Objective: To establish an accurate new rat model of hyperammonemia-induced liver injury for use in studies of the molecular mechanisms underlying acute liver failure (ALF).
Methods: Twenty-six Sprague-Dawley rats were administered D-galactosamine (400 mg/kg) and endotoxin (50 mug/kg) via intraperitoneal injection to induce ALF and sacrificed at 12 h post-injection (ALF-12 group, n = 10) or 24 h post-injection (ALF-24 group, n = 16). Ten rats administered physiological saline served as the control group. In addition, 20 rats were given serial oral administrations of 10% NH4Cl solution (10 ml/kg, every 8 hrs) to establish the hyperammonemia-induced liver injury model; an additional 20 rats were prepared in parallel to serve as the ALF control group (n = 10; D-galactosamine at 800 mg/kg every 6 d for 30 days) and the physiological saline control group (n = 10). Serum samples were collected from each mouse and used to detect markers of liver function, including alanine aminotransferase (ALT), aspartate aminotransferase (AST), alpha-fetal protein (AFP), and gamma-glutamyltransferase (GGT), as well as blood ammonia (BA) level and prothrombin time activity (PT-A). Affects on liver histology was assessed by hematoxylin and eosin staining of resected liver tissues, and on apoptosis by TUNEL assay and calculating the apoptotic index (AI).

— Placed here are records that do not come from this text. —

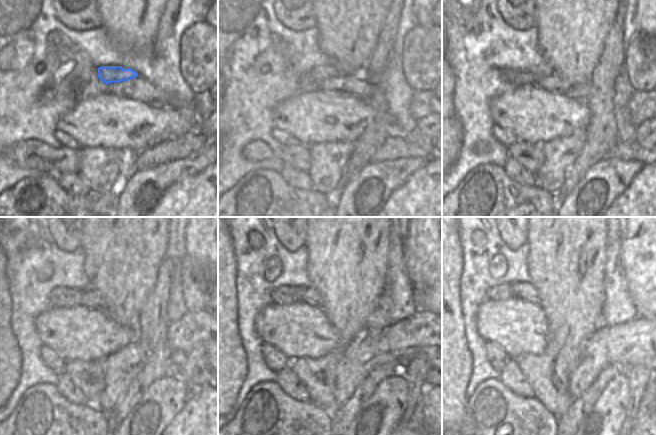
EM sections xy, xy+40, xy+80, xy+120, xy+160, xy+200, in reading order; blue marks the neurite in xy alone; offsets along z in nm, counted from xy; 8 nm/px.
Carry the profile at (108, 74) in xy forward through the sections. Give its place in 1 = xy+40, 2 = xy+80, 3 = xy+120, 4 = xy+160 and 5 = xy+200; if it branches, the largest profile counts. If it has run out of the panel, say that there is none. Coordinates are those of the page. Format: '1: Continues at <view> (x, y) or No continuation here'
1: Continues at xy+40 (319, 73)
2: Continues at xy+80 (516, 77)
3: Continues at xy+120 (61, 297)
4: Continues at xy+160 (285, 295)
5: Continues at xy+200 (503, 292)

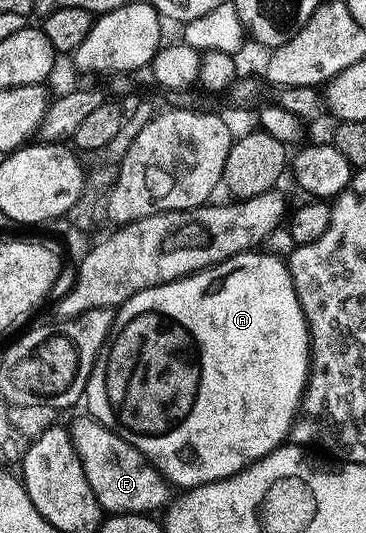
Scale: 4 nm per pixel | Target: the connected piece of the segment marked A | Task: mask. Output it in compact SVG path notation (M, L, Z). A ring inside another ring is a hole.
M250 249L242 255L216 263L205 271L196 271L186 279L176 279L158 287L137 291L127 302L116 308L113 323L109 326L109 336L105 338L97 360L93 362L93 371L89 375L89 383L83 396L83 403L89 406L86 407L88 414L126 439L132 447L139 449L174 488L198 487L242 471L250 463L262 459L286 442L293 418L297 415L301 396L305 391L305 381L309 377L309 329L305 326L305 314L301 311L301 303L293 288L288 266L282 260L280 263L273 255L260 255L261 253L260 250Z

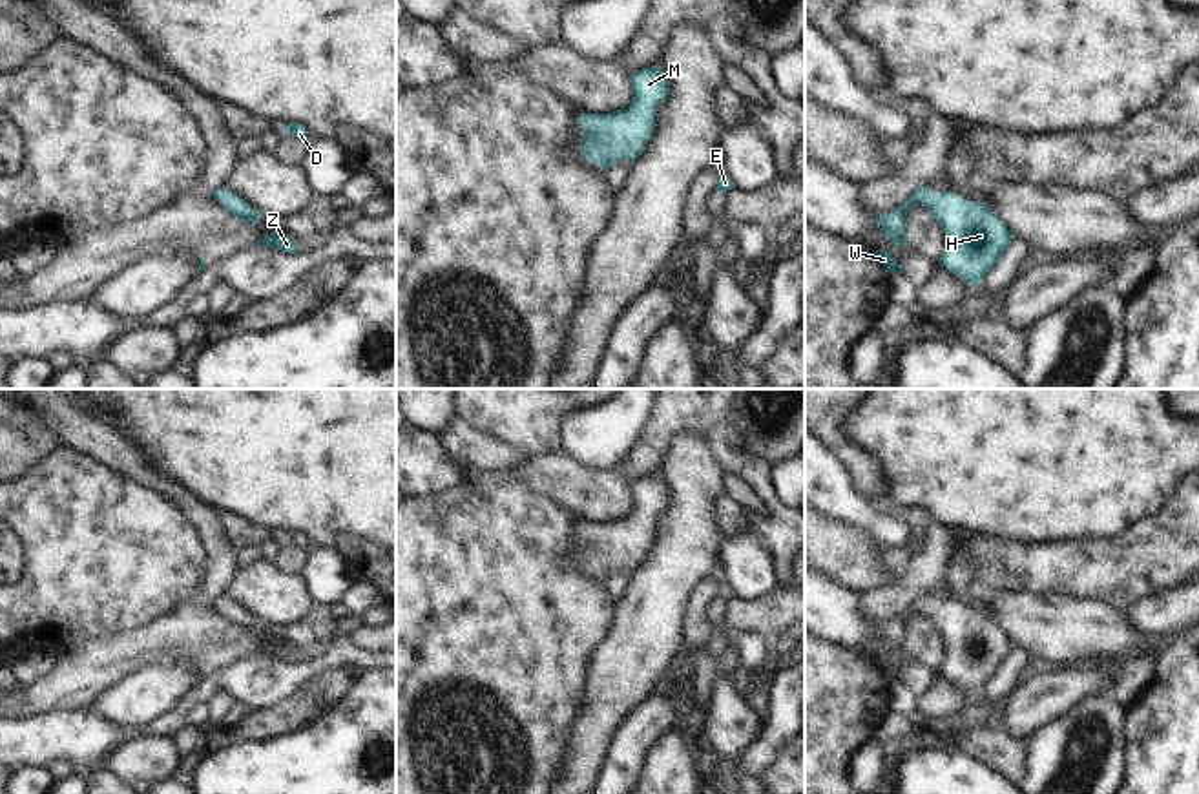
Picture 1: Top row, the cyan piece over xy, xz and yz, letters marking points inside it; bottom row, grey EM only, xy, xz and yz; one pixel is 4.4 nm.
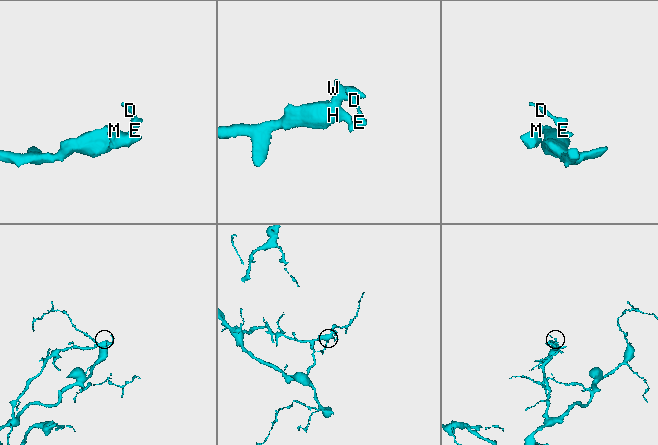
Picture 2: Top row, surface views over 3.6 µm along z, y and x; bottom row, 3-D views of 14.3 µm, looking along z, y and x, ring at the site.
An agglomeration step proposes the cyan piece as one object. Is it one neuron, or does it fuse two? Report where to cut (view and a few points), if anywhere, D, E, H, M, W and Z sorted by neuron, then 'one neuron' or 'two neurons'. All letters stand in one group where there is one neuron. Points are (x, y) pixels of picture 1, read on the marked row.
no cut | D E H M W Z | one neuron

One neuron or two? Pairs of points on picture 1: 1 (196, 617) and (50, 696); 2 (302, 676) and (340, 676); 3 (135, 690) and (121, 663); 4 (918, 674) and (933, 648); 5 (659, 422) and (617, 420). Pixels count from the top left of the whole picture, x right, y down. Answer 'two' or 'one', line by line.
1: one
2: two
3: two
4: two
5: two

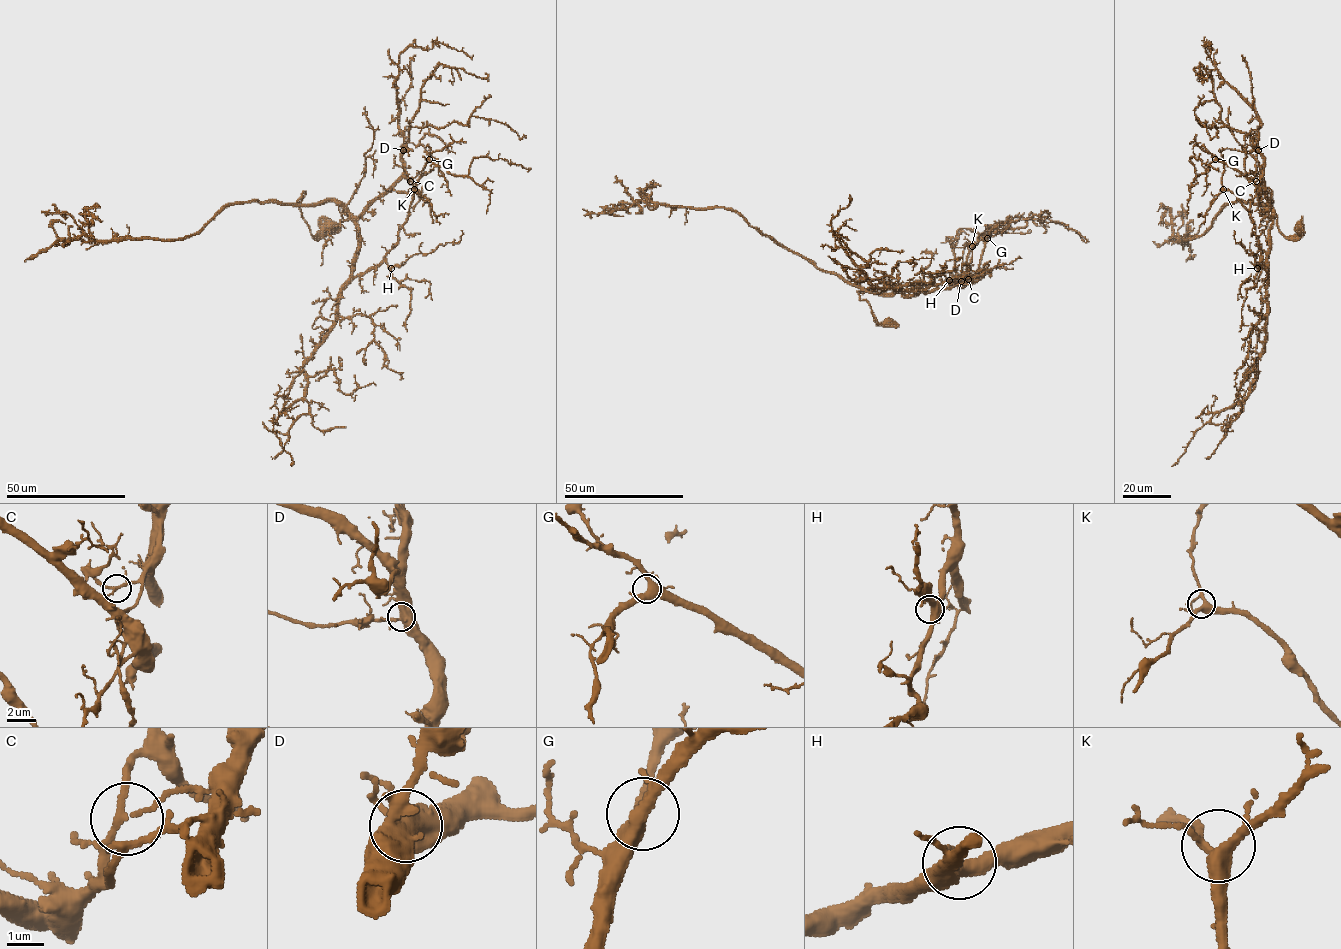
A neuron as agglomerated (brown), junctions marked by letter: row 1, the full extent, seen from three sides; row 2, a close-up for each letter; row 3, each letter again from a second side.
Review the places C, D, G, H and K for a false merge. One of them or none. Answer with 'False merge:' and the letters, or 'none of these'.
False merge: C

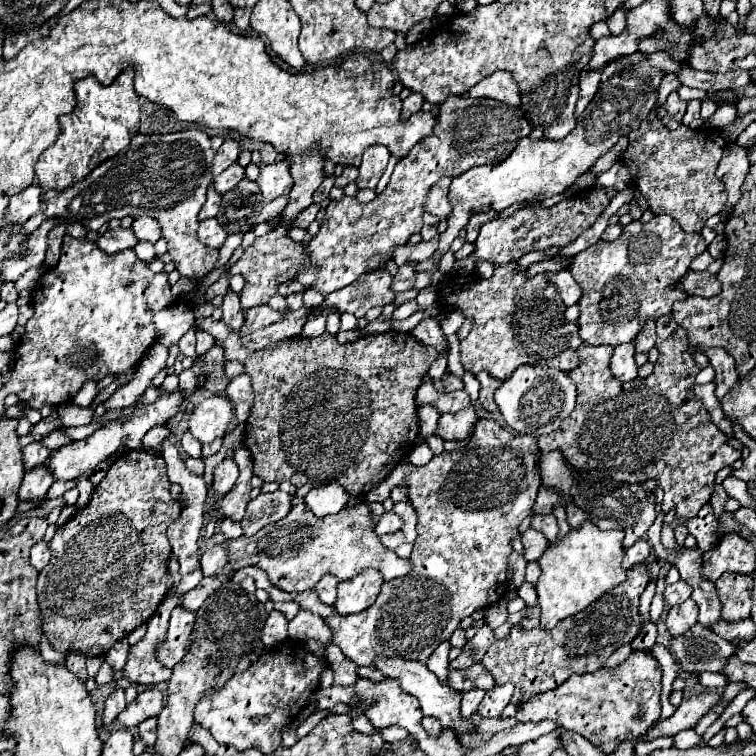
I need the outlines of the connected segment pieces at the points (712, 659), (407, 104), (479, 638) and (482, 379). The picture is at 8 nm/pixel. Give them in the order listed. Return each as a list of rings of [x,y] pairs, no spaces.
[[[696,624],[686,634],[672,638],[670,652],[686,672],[720,672],[736,654],[738,646],[726,642],[712,630]]]
[[[412,92],[404,102],[402,102],[402,120],[406,120],[406,118],[410,118],[412,114],[416,114],[420,108],[422,108],[422,102],[424,102],[424,98],[422,98],[422,94],[416,94],[416,92]]]
[[[486,623],[476,632],[476,636],[468,641],[466,648],[462,650],[462,654],[450,662],[450,668],[468,668],[470,664],[482,660],[492,642],[494,642],[494,633]]]
[[[486,372],[476,374],[476,378],[478,378],[478,382],[480,382],[480,398],[478,398],[478,402],[486,408],[486,406],[490,406],[490,404],[492,404],[494,390],[496,390],[502,382],[500,382],[500,380],[496,380],[494,376],[486,374]]]

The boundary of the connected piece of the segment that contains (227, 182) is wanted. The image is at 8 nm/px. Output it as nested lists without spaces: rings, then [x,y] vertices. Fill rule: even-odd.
[[[236,162],[236,164],[228,166],[222,174],[218,174],[218,176],[214,178],[214,190],[218,190],[218,194],[226,194],[226,192],[232,190],[242,178],[244,178],[244,168]]]

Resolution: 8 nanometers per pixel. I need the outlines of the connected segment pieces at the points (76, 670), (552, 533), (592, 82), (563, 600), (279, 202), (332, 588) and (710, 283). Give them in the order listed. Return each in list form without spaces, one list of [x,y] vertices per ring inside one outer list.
[[[68,652],[68,658],[66,658],[66,668],[68,668],[80,682],[86,682],[86,680],[88,680],[84,660],[86,660],[86,658],[84,658],[82,654],[78,654],[78,652]]]
[[[552,514],[532,516],[532,528],[540,530],[550,542],[556,540],[556,536],[558,536],[558,524],[556,524],[556,518]]]
[[[584,70],[580,74],[580,100],[576,104],[576,116],[580,116],[584,112],[584,108],[590,104],[590,100],[594,98],[594,94],[598,90],[598,82],[600,82],[598,70]]]
[[[590,520],[582,528],[570,530],[552,548],[548,548],[538,560],[542,574],[536,584],[538,606],[542,610],[540,626],[552,630],[560,620],[578,614],[588,608],[596,598],[620,586],[626,580],[626,570],[622,568],[624,548],[622,530],[600,530]]]
[[[288,195],[282,196],[264,205],[262,210],[260,211],[260,214],[258,214],[257,216],[256,222],[254,222],[251,229],[253,229],[253,226],[255,226],[256,224],[267,221],[269,217],[276,216],[281,213],[286,207],[286,204],[288,203],[288,198]]]
[[[326,574],[326,576],[322,576],[322,580],[314,586],[314,590],[318,592],[318,596],[320,596],[320,600],[322,600],[324,604],[334,604],[334,600],[336,600],[336,586],[338,586],[338,580],[336,580],[332,574]]]
[[[690,270],[682,280],[680,280],[680,288],[686,290],[690,296],[704,296],[704,298],[710,298],[710,296],[716,296],[720,292],[720,282],[716,280],[714,274],[710,272],[694,272]]]

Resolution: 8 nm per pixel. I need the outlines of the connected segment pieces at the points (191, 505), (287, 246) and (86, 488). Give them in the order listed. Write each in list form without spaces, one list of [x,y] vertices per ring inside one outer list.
[[[164,438],[160,446],[162,446],[162,458],[166,460],[170,482],[178,482],[182,486],[182,494],[180,494],[180,498],[184,500],[182,514],[168,526],[166,536],[168,536],[168,542],[172,546],[172,556],[176,556],[178,562],[180,562],[180,576],[182,576],[182,580],[180,580],[178,592],[186,594],[188,590],[198,586],[200,580],[202,580],[202,570],[198,566],[198,538],[200,538],[200,530],[202,530],[202,522],[204,522],[204,502],[206,502],[208,490],[206,490],[206,484],[204,484],[202,476],[194,476],[194,474],[190,474],[186,470],[184,460],[180,458],[178,448],[170,442],[170,438]]]
[[[276,226],[270,232],[266,232],[264,236],[256,238],[254,244],[244,250],[242,258],[236,264],[232,264],[232,268],[228,270],[230,276],[242,274],[246,280],[246,286],[242,290],[242,308],[266,304],[268,298],[272,294],[276,294],[276,286],[280,282],[292,280],[296,276],[300,264],[302,264],[302,246],[288,238],[288,232],[284,226]]]
[[[80,474],[80,476],[76,478],[76,488],[80,490],[80,496],[78,496],[76,508],[82,508],[82,506],[86,506],[86,504],[88,504],[90,494],[92,494],[92,490],[94,490],[94,484],[88,480],[88,476],[86,476],[86,474]]]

Results: ALF rats showed elevated levels of ALT (1202.51+/-282.00 U/L), AST (1560.14+/-298.98 U/L), and BA (165.9+/-23.6 mumol/L) as early as 6 hrs after model establishment; these levels peaked at 12 hrs after model establishment (ALT: 774.40+/-207.65 U/L; AST: 967.60+/-121.94 U/L; BA: 143.4+/-18.1 mumol/L; P less than 0.05). No significant variations were detected in the levels of AFP (except for the ALF-24 group) or GGT. Liver tissues of the ALF-12 and ALF-24 groups showed large or diffuse hemorrhagic necroses with sinusoidal congestion or spotty bleeding, as well as increased AI. Hyperammonemia-induced liver injury rats showed elevated levels of ALT and BA as early as 6 hrs after model establishment. Similar to the ALF rats, AFP and GGT were unaffected and AI increased. However, in contrast to the ALF rats, the liver tissues of the hyperammonemia-induced liver injury rats showed no signs of hepatocyte swelling, necrosis, or inflammatory cell invasion.
Conclusion: ALF rats and hyperammonemia-induced liver injury rats have elevated BA and marked hepatocyte necrosis. Given that reducing the level of ammonemia can improve the animal's biochemistry indexes, it is likely that hyperammonemia plays a role in acute liver injury or ALF consequent to repeated injury. The pathogenic mechanisms of repeated injury may involve promotion of hepatocyte apoptosis in conjunction with inhibition of cellular regeneration.